They’re not hitting the streets in mule-drawn carts like they were 120 years ago. But, like a modern version of a snapshot from another time, fishmongers and produce vendors are hitting the streets, delivering goods to isolated and appreciative customers at their homes.
With more and more people reluctant to leave their homes, some seafood and produce wholesalers who have seen their restaurant business shrivel are shifting to personal home deliveries.
Mistretta’s Produce, for example, usually caters to about 100 restaurants in the metro area. To keep its doors open, this third-generation business wholesaler is now taking orders by phone for boxes of fruits and vegetables.
“We're doing non-contact delivery,” said Christy Jeansonne, vice-president and operator of the 70-year-old business. “We're trying to keep our drivers safe and everybody else safe as well.”
Jeansonne said the idea came to her after watching a news story.
“I was inspired by a story about an older couple who sat in their car for over an hour not wanting to go into a store,” she said. “And so I saw the need there.”
The transformation of Mistretta’s has been a win-win. The business can continue while its regular clients are restricted to take-out, and customers get restaurant-quality food delivered to their porch.
“So many people, thank you, thank you. I probably even got two or three bless yous,” said delivery driver Marquez Dedeaux. “If these first responders can be out here like this, we can be out here as well.”
Todd Slack, who lives Uptown, woke up to a large box of fruit and vegetables on his front porch Wednesday.
“They leave everything on your front door, ring the doorbell and leave, so it's a no-contact delivery and we have tons of good stuff,” he said. “I think this is going to get us for the week. We do have our 20-year-old son home from college for the duration and he does eat a bit. So I'm incredibly thankful”
On the same day, Mistretta’s was making deliveries in Slack’s neighborhood, fisherman Dino Pertuit was dropping off seafood in the same area. Pertuit normally sells his fresh catch to high-end restaurants like Herbsaint and Cochon, but now he’s taking word-of-mouth orders from individuals.

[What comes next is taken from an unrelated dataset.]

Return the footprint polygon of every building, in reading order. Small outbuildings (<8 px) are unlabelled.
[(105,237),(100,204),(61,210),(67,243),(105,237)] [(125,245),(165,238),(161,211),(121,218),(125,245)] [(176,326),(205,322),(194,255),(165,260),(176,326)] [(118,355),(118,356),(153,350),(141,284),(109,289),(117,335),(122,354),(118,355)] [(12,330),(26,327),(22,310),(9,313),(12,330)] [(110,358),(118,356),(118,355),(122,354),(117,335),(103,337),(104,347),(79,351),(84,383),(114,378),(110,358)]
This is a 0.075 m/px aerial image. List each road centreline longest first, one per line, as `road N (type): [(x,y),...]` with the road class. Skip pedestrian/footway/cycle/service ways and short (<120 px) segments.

Slack was one of about a dozen people taking deliveries of fresh shrimp and flounder filets from the back of Pertuit’s pick-up truck Wednesday morning.
Rob Moreau heard about Pertuit and organized his neighbors to place an order. They jumped at the chance, giving Pertuit a delivery of more than $500.
“Right out of the back of the truck. Just like I think it probably was done decades and decades ago,” Moreau said. “During these times this is one of those nice little silver linings where we can get fresh seafood delivered right to our door.”
Patty Feaheny jumped at the chance to avoid a trip to the grocery.
“I'm trying to limit being out in the stores as much as possible, so it's really a godsend during this time,” she said.
Even with the mandated social distancing, these vendor deliveries bringing neighbors together.
“One person tells another person, so we'll be able to give a lot of business to these people,” Feaheny said “And it's really good for us, too.”
Moreau compared the crisis-born food vendors to the late legendary Mr. Okra, whose hand-painted vegetable-filled truck and amplified sing-song chants about his goods made him a local icon.
Moreau even improvised a cadenced Mr. Okra impersonation: “We got redfish. We got speckled trout. We got fresh shrimp, sixteen-twenty count.”
Moreau’s wife Linda Baynham groaned at Moreau’s front stoop rendition, but she gave him credit for stepping up his game in the kitchen as the family’s resident chef.
“He’s cooking up a storm,” Baynham said. “We already tried the flounder and it was delicious. We’ve been enjoying a lot of family meals lately.”